9. Dig the Mines in LinkedIn
LinkedIn is probably your biggest single online resource. Everyone who is anyone in pretty much any industry is on LinkedIn, and that goes double for tech industries. There’s absolutely no reason to not have a page set up and active for networking with potential investors, retailers, or partners. LinkedIn is also a way you can take the name and company of a procurement manager and mine their contact information, or even just reach out to them directly. It’s a great way to get ahead of the game.
10. Browse National Distributor Lists
That link up there is a link to the member list page for the national association of wholesaler-distributors.
The member associations are all smaller associations of individual industries, such as the education market association, the healthcare distribution alliance, and the professional beauty association. Chances are, you can use this list or the contacts on the site to find an organization for your industry, and you can use that to get the connections you need to find a good distributor.
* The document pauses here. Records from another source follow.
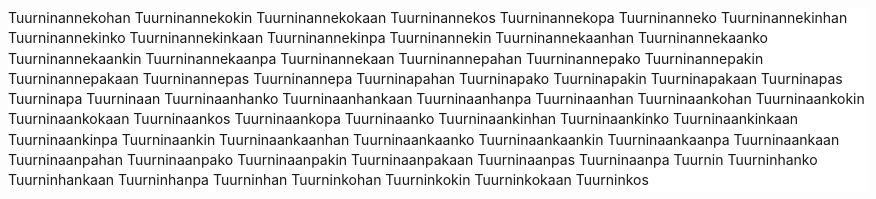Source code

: Tuurninannekohan
Tuurninannekokin
Tuurninannekokaan
Tuurninannekos
Tuurninannekopa
Tuurninanneko
Tuurninannekinhan
Tuurninannekinko
Tuurninannekinkaan
Tuurninannekinpa
Tuurninannekin
Tuurninannekaanhan
Tuurninannekaanko
Tuurninannekaankin
Tuurninannekaanpa
Tuurninannekaan
Tuurninannepahan
Tuurninannepako
Tuurninannepakin
Tuurninannepakaan
Tuurninannepas
Tuurninannepa
Tuurninapahan
Tuurninapako
Tuurninapakin
Tuurninapakaan
Tuurninapas
Tuurninapa
Tuurninaan
Tuurninaanhanko
Tuurninaanhankaan
Tuurninaanhanpa
Tuurninaanhan
Tuurninaankohan
Tuurninaankokin
Tuurninaankokaan
Tuurninaankos
Tuurninaankopa
Tuurninaanko
Tuurninaankinhan
Tuurninaankinko
Tuurninaankinkaan
Tuurninaankinpa
Tuurninaankin
Tuurninaankaanhan
Tuurninaankaanko
Tuurninaankaankin
Tuurninaankaanpa
Tuurninaankaan
Tuurninaanpahan
Tuurninaanpako
Tuurninaanpakin
Tuurninaanpakaan
Tuurninaanpas
Tuurninaanpa
Tuurnin
Tuurninhanko
Tuurninhankaan
Tuurninhanpa
Tuurninhan
Tuurninkohan
Tuurninkokin
Tuurninkokaan
Tuurninkos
11. Contact Non-Competitor Industry Veterans
They say it’s never about what you know, and more about who you know. This is never more the case than in the upper echelons of business. Often times, even if the business itself is resistant to contact, you can communicate directly with the owner to get some advice. Ask them about where they started and how they got their first distributors. If they like you, and if they see promise in your business, they may just take you under their wing and hook you up with a few contacts. There’s nothing more valuable than an industry mentor, after all.
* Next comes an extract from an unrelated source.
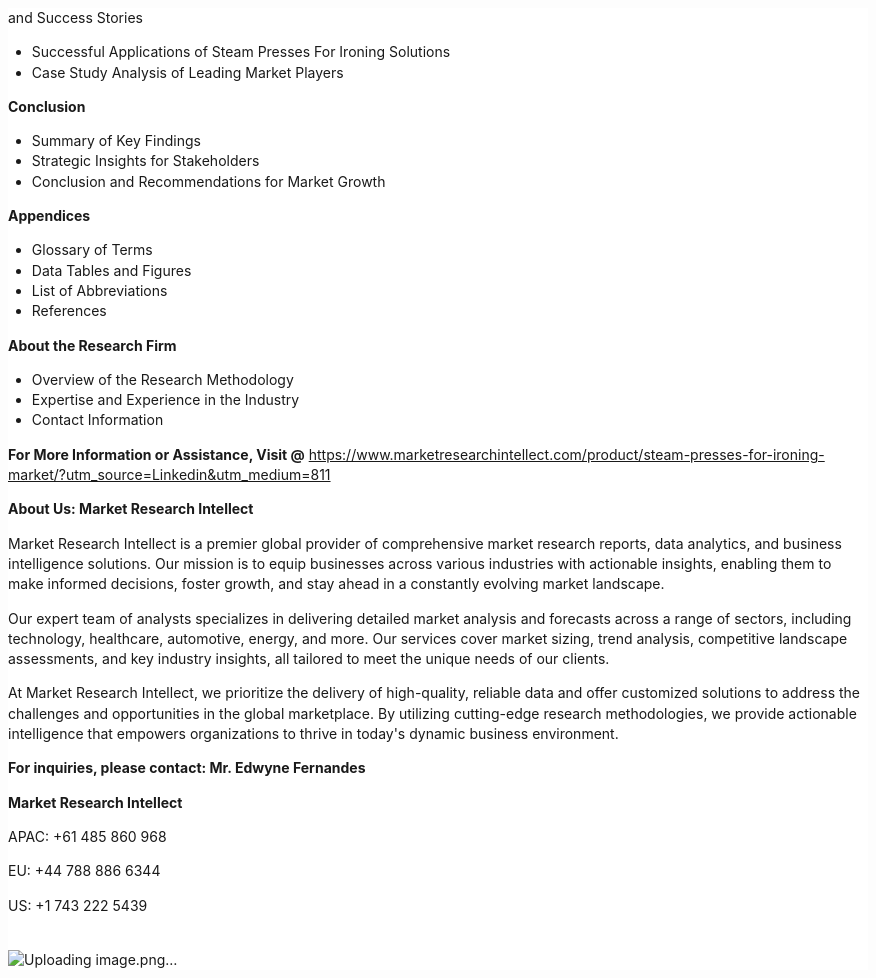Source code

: and Success Stories</strong></p><ul><li>Successful Applications of Steam Presses For Ironing Solutions</li><li>Case Study Analysis of Leading Market Players</li></ul><p><strong>Conclusion</strong></p><ul><li>Summary of Key Findings</li><li>Strategic Insights for Stakeholders</li><li>Conclusion and Recommendations for Market Growth</li></ul><p><strong>Appendices</strong></p><ul><li>Glossary of Terms</li><li>Data Tables and Figures</li><li>List of Abbreviations</li><li>References</li></ul><p><strong>About the Research Firm</strong></p><ul><li>Overview of the Research Methodology</li><li>Expertise and Experience in the Industry</li><li>Contact Information</li></ul></div><div class="article-main__content" data-test-id="publishing-text-block"><p><span class="font-[700]"><strong>For More Information or Assistance, Visit @</strong>&nbsp;<a href="https://www.marketresearchintellect.com/product/steam-presses-for-ironing-market/?utm_source=Linkedin&utm_medium=811">https://www.marketresearchintellect.com/product/steam-presses-for-ironing-market/?utm_source=Linkedin&utm_medium=811</a></span></p><p><strong>About Us: Market Research Intellect</strong></p><p>Market Research Intellect is a premier global provider of comprehensive market research reports, data analytics, and business intelligence solutions. Our mission is to equip businesses across various industries with actionable insights, enabling them to make informed decisions, foster growth, and stay ahead in a constantly evolving market landscape.</p><p>Our expert team of analysts specializes in delivering detailed market analysis and forecasts across a range of sectors, including technology, healthcare, automotive, energy, and more. Our services cover market sizing, trend analysis, competitive landscape assessments, and key industry insights, all tailored to meet the unique needs of our clients.</p><p>At Market Research Intellect, we prioritize the delivery of high-quality, reliable data and offer customized solutions to address the challenges and opportunities in the global marketplace. By utilizing cutting-edge research methodologies, we provide actionable intelligence that empowers organizations to thrive in today's dynamic business environment.</p><p><strong>For inquiries, please contact: Mr. Edwyne Fernandes</strong></p><p><strong>Market Research Intellect</strong></p><p>APAC: +61 485 860 968</p><p>EU: +44 788 886 6344</p><p>US: +1 743 222 5439</p></div><div class="article-main__content" data-test-id="publishing-text-block">&nbsp;</div>
![Uploading image.png…]()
12. Find Competitor Suppliers
There’s no shame in competitive research. Identify your best, strongest competitors and go undercover asking retailers about how they get their supplies. This can get you in touch with suppliers, or with procurement people, either of which will get you a connection you can use to try to get your product on shelves as well. A little competition is a good thing, and many retailers will be more than happy to test out both products side by side to boost sales of both.
13. Follow Up on Leads
With business, as with life, you can’t just try once and stop. You have to put effort into anything you do. This means, primarily, that you’re going to want to follow up on all of your leads. If you use Gmail, something like Boomerang works great.
Remember, you really do need to have your information available, or else your leads aren’t really leads. Distributors want to know what sort of profits they can make, what costs they will incur stocking your product, how scalable your product is to demand, and even if you have more than one product. Tell them how much profit they can make in total and per unit, what sort of marketing you have in place, what interest levels and past sales you have, and anything else that can help close the deal.
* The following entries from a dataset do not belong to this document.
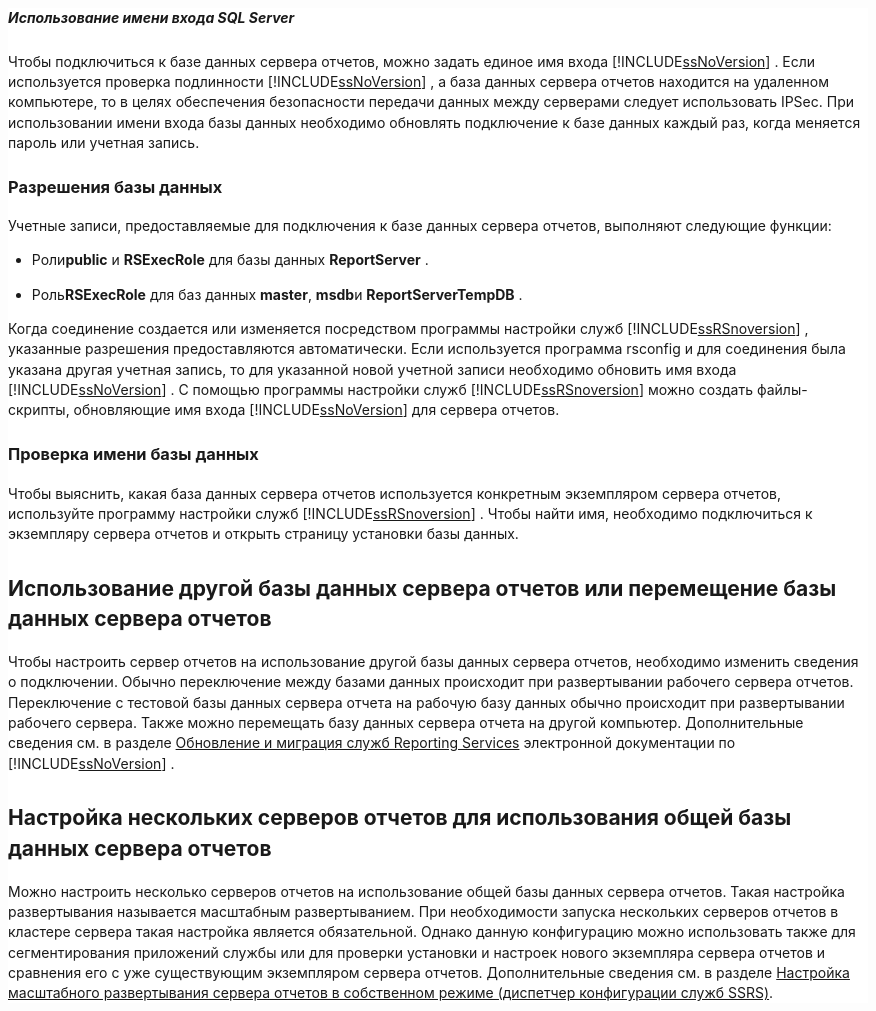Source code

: ##### <a name="using-a-sql-server-login"></a>Использование имени входа SQL Server  
 Чтобы подключиться к базе данных сервера отчетов, можно задать единое имя входа [!INCLUDE[ssNoVersion](../../includes/ssnoversion-md.md)] . Если используется проверка подлинности [!INCLUDE[ssNoVersion](../../includes/ssnoversion-md.md)] , а база данных сервера отчетов находится на удаленном компьютере, то в целях обеспечения безопасности передачи данных между серверами следует использовать IPSec. При использовании имени входа базы данных необходимо обновлять подключение к базе данных каждый раз, когда меняется пароль или учетная запись.  
  
### <a name="database-permissions"></a>Разрешения базы данных  
 Учетные записи, предоставляемые для подключения к базе данных сервера отчетов, выполняют следующие функции:  
  
-   Роли**public** и **RSExecRole** для базы данных **ReportServer** .  
  
-   Роль**RSExecRole** для баз данных **master**, **msdb**и **ReportServerTempDB** .  
  
 Когда соединение создается или изменяется посредством программы настройки служб [!INCLUDE[ssRSnoversion](../../includes/ssrsnoversion-md.md)] , указанные разрешения предоставляются автоматически. Если используется программа rsconfig и для соединения была указана другая учетная запись, то для указанной новой учетной записи необходимо обновить имя входа [!INCLUDE[ssNoVersion](../../includes/ssnoversion-md.md)] . С помощью программы настройки служб [!INCLUDE[ssRSnoversion](../../includes/ssrsnoversion-md.md)] можно создать файлы-скрипты, обновляющие имя входа [!INCLUDE[ssNoVersion](../../includes/ssnoversion-md.md)] для сервера отчетов.  
  
### <a name="verifying-the-database-name"></a>Проверка имени базы данных  
 Чтобы выяснить, какая база данных сервера отчетов используется конкретным экземпляром сервера отчетов, используйте программу настройки служб [!INCLUDE[ssRSnoversion](../../includes/ssrsnoversion-md.md)] . Чтобы найти имя, необходимо подключиться к экземпляру сервера отчетов и открыть страницу установки базы данных.  
  
## <a name="using-a-different-report-server-database-or-moving-a-report-server-database"></a>Использование другой базы данных сервера отчетов или перемещение базы данных сервера отчетов  
 Чтобы настроить сервер отчетов на использование другой базы данных сервера отчетов, необходимо изменить сведения о подключении. Обычно переключение между базами данных происходит при развертывании рабочего сервера отчетов. Переключение с тестовой базы данных сервера отчета на рабочую базу данных обычно происходит при развертывании рабочего сервера. Также можно перемещать базу данных сервера отчета на другой компьютер. Дополнительные сведения см. в разделе [Обновление и миграция служб Reporting Services](../../reporting-services/install-windows/upgrade-and-migrate-reporting-services.md) электронной документации по [!INCLUDE[ssNoVersion](../../includes/ssnoversion-md.md)] .  
  
## <a name="configuring-multiple-reports-servers-to-use-the-same-report-server-database"></a>Настройка нескольких серверов отчетов для использования общей базы данных сервера отчетов  
 Можно настроить несколько серверов отчетов на использование общей базы данных сервера отчетов. Такая настройка развертывания называется масштабным развертыванием. При необходимости запуска нескольких серверов отчетов в кластере сервера такая настройка является обязательной. Однако данную конфигурацию можно использовать также для сегментирования приложений службы или для проверки установки и настроек нового экземпляра сервера отчетов и сравнения его с уже существующим экземпляром сервера отчетов. Дополнительные сведения см. в разделе [Настройка масштабного развертывания сервера отчетов в собственном режиме (диспетчер конфигурации служб SSRS)](../../reporting-services/install-windows/configure-a-native-mode-report-server-scale-out-deployment.md).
14. Note Rejections and Return Later
Rejections are firm, right up until they aren’t. If you have never made a product before, a big company is unlikely to take interest in you and eat a loss due to your inexperience. However, once you’ve hooked up with smaller distributors and proven yourself to be valuable and profitable, they’ll be willing to take a second look. Don’t write off distributors because they rejected you once; make note of it and come back to them later. It doesn’t pay to hold grudges.
15. Consider the DIY Options
There’s one final question you have to ask yourself. Do you really need a distributor? These days, you can outsource a lot of the work to two companies; Amazon and UPS. As long as you can handle production and marketing, those two can handle fulfillment and shipping, and you’re well on your way to a successful business. Not all businesses need a distributor or a retail presence, so make sure you actually need it before you dive in to trying to get it.